/---

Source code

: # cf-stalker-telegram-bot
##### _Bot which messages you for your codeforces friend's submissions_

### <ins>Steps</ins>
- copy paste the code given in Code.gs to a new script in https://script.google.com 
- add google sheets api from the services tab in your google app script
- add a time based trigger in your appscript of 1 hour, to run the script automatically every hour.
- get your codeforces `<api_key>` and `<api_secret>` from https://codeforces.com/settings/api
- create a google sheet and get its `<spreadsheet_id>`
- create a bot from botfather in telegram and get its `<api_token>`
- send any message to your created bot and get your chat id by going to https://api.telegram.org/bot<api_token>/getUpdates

\---

# [Instruction]
Rewrite the material above, changing "chat id" to "chat ID" and leaving everything else unchanged.

# [Answer to this problem]
Source code

: # cf-stalker-telegram-bot
##### _Bot which messages you for your codeforces friend's submissions_

### <ins>Steps</ins>
- copy paste the code given in Code.gs to a new script in https://script.google.com 
- add google sheets api from the services tab in your google app script
- add a time based trigger in your appscript of 1 hour, to run the script automatically every hour.
- get your codeforces `<api_key>` and `<api_secret>` from https://codeforces.com/settings/api
- create a google sheet and get its `<spreadsheet_id>`
- create a bot from botfather in telegram and get its `<api_token>`
- send any message to your created bot and get your chat ID by going to https://api.telegram.org/bot<api_token>/getUpdates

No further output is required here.